··· Excerpt ···

I love Harry Kane, and that makes discussing him difficult sometimes.

Paul Gilham/Getty Images

Part I: Crazy in Love

Love makes us do stupid things, and high at the top of that list of us, is me. Love makes me, specifically, do stupid things. Now that everyone is properly horrified at the prospect of learning about my love life, I bring reassurance. This is an essay about love making me stupid alright; but instead of personal relationships, it applies to Tottenham Hotspur, Harry Kane, and a 2-2 draw against West Ham United.

Tottenham Hotspur, generally, did not play well against West Ham, and were lucky to get a point. When Tottenham do not play well, generally, I am grumpy. When Tottenham do not play well, specifically, against West Ham, I am miserable. Yes. This is probably stupid. No. This probably is not going to change.

Not only is it bad enough I love Spurs, but this love makes me, at times, expect too much from them. A team of talented young players and lovable misfits (looking at you, Vlad) Spurs were always bound to be inconsistent. Nobody I know thinks this was anything other than a transition year. However, factor our position in the table and those very same people, me included, get optimistic and carried away with talk of Champions League and multiple trophies.It is insane if one actually thinks about it, yet genuine. To truly love something, there has to be an almost naive belief in that thing. Of this I'm quite guilty: my naive belief in Spurs makes me stupid.

Part II: That's, like, your opinion, man.

Couple that stupid love with the fact I am from a school of thought that believes people should "disturb the comfortable" and "comfort the disturbed", and arguments arise. I can often be found in the writer's room defending Erik Lamela when he clearly has an off game, or writing an article praising him as man of the match when, in actuality, another player--let's hypothetically call him Mousa Dembele--probably deserves that praise. I look at Lamela and see potential, a dominant force yet to be unleashed. The guy just looks so eager to please, but it is not happening with any consistency. Because I love Spurs, and because he looks so damn uncomfortable, it breaks my heart. So I stick up for him. I say stupid thing after stupid thing in his defense. I want to stop, but I cannot, and this stands in direct contrast to people who say vitriolic things about him. They, too, love Spurs, and it makes them stupid, only in a different way.

Part III: If loving you is wrong, I don't want to be right.

Now enter the concept of "disturbing the comfortable". Enter Harry Kane.

What Kane has done this year is beyond anyone's wildest imagination. He has lifted his play to an elite level. He, along with Christian Eriksen, is a world class talent. With that distinction comes certain responsibility, though. Those that set themselves up for glory, must also accept the harshest of criticism.

···

Things to do =
- A) In the essay on Tottenham Hotspur, what was the result of the match against West Ham United?
- B) Reproduce the passage of the Tottenham essay that runs from "Not only is" up to and including "like, your opinion, man.".

··· Extracted data ···

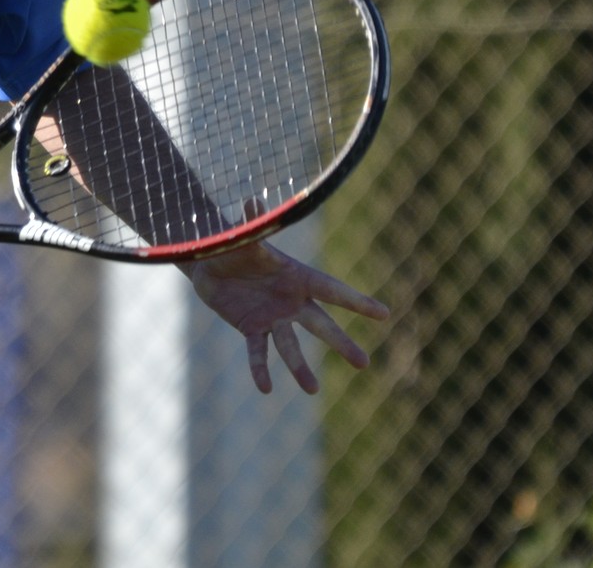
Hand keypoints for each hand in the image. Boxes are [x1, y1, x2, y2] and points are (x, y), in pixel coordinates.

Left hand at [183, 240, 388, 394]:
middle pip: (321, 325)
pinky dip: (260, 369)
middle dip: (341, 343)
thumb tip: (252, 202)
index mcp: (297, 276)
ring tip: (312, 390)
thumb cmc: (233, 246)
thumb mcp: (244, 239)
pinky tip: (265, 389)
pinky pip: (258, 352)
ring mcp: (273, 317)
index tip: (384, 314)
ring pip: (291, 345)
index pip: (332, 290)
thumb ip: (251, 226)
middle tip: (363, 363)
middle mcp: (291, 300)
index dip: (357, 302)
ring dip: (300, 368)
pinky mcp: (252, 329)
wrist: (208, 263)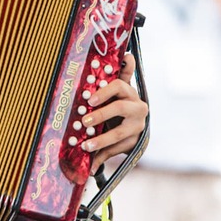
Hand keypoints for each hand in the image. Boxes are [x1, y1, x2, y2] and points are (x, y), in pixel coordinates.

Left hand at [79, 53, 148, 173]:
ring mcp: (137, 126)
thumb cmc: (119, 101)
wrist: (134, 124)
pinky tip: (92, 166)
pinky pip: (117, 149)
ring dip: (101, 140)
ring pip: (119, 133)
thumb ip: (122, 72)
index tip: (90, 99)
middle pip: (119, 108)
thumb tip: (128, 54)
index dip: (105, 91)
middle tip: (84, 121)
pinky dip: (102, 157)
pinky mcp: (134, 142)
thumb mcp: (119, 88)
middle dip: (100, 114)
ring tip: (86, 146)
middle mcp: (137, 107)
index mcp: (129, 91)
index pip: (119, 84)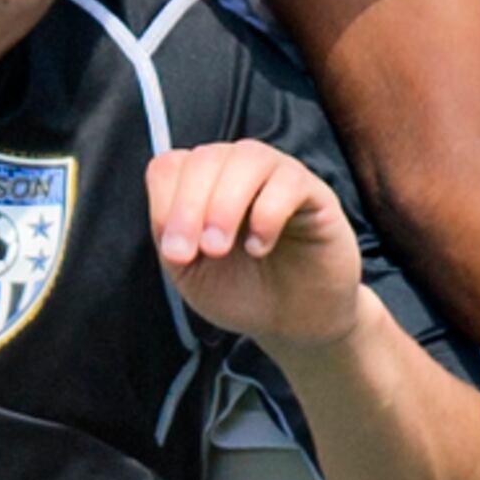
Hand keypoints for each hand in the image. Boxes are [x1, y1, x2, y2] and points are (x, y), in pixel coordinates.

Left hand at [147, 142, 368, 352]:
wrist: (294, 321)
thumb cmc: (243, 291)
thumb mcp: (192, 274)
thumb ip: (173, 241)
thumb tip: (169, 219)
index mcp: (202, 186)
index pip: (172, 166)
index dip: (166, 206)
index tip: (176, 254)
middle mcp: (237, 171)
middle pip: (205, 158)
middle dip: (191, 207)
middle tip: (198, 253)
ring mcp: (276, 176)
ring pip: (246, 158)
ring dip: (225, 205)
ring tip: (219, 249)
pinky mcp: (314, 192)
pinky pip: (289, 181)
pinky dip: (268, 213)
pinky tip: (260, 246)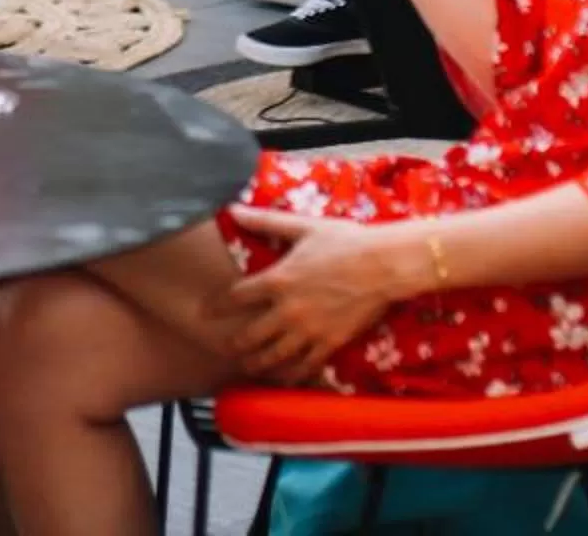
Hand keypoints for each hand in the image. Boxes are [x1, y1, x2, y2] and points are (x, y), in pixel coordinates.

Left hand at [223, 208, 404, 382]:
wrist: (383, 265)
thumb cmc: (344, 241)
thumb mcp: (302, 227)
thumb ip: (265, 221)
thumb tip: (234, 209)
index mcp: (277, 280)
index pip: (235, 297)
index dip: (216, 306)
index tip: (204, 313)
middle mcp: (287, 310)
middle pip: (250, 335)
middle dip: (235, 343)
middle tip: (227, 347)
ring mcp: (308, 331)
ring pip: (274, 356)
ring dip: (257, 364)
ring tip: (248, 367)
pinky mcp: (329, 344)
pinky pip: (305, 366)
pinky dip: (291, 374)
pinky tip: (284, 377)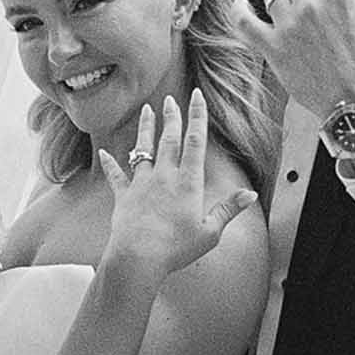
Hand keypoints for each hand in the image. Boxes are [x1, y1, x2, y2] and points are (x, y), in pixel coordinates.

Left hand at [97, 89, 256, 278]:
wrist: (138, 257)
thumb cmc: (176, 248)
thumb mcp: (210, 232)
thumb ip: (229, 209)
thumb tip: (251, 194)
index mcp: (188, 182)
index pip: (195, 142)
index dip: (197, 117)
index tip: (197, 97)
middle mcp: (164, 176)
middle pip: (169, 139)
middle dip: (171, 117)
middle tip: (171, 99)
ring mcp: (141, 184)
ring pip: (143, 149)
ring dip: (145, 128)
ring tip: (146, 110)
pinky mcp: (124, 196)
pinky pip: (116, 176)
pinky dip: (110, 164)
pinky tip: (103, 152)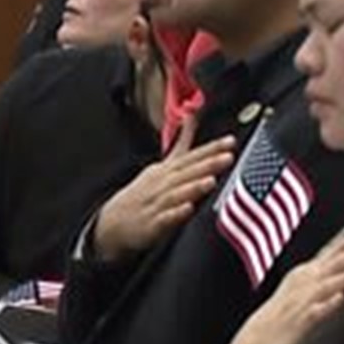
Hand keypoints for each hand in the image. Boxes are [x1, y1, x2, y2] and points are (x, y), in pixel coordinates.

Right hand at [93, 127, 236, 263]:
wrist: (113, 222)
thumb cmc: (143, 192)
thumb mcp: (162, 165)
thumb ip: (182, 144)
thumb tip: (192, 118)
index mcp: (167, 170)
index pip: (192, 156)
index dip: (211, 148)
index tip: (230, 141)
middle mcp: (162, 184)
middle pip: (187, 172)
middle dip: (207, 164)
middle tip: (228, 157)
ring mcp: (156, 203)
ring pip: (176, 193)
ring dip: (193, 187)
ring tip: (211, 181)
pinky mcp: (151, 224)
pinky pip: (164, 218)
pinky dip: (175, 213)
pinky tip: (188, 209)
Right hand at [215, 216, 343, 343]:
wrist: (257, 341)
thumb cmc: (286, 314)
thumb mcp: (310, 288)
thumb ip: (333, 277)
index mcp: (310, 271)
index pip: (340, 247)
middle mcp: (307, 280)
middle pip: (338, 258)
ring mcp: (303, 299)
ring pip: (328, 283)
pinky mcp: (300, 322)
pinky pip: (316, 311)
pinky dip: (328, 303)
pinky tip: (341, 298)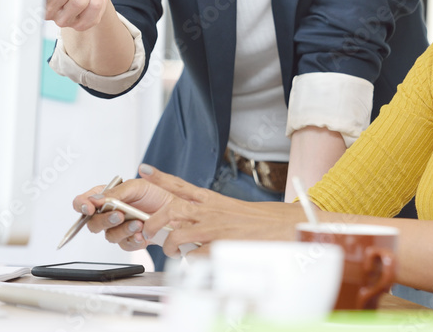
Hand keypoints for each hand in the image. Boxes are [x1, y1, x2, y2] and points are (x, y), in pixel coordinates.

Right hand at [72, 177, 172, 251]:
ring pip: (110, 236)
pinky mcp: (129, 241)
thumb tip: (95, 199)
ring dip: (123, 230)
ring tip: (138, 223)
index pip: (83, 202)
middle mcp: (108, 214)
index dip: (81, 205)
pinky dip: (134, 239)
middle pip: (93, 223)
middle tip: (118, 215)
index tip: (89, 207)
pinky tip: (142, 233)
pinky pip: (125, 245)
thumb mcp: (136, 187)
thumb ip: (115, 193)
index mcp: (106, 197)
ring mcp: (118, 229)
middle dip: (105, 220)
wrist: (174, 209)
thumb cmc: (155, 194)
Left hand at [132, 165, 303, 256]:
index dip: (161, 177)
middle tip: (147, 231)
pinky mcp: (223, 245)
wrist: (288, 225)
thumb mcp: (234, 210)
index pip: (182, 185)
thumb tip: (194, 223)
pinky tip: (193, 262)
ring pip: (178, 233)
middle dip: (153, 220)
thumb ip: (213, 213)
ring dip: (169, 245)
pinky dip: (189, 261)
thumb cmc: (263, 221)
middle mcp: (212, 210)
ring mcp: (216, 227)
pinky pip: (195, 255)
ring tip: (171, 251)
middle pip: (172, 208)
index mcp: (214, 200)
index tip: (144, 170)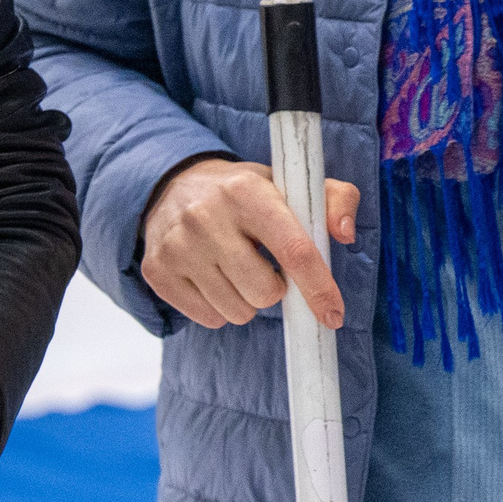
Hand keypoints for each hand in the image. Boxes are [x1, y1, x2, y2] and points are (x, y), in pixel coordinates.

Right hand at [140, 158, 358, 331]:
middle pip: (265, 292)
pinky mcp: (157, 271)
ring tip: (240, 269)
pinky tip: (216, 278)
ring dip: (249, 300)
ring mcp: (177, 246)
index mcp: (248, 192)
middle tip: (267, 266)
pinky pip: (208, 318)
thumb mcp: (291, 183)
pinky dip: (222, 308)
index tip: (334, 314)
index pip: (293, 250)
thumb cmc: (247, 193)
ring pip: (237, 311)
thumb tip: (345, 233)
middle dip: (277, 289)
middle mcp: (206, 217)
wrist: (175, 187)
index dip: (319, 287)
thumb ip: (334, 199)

···

Expected responses =
- A) A 2-2 draw.

- B)
Not only is it bad enough I love Spurs, but this love makes me, at times, expect too much from them. A team of talented young players and lovable misfits (looking at you, Vlad) Spurs were always bound to be inconsistent. Nobody I know thinks this was anything other than a transition year. However, factor our position in the table and those very same people, me included, get optimistic and carried away with talk of Champions League and multiple trophies.It is insane if one actually thinks about it, yet genuine. To truly love something, there has to be an almost naive belief in that thing. Of this I'm quite guilty: my naive belief in Spurs makes me stupid.

Part II: That's, like, your opinion, man.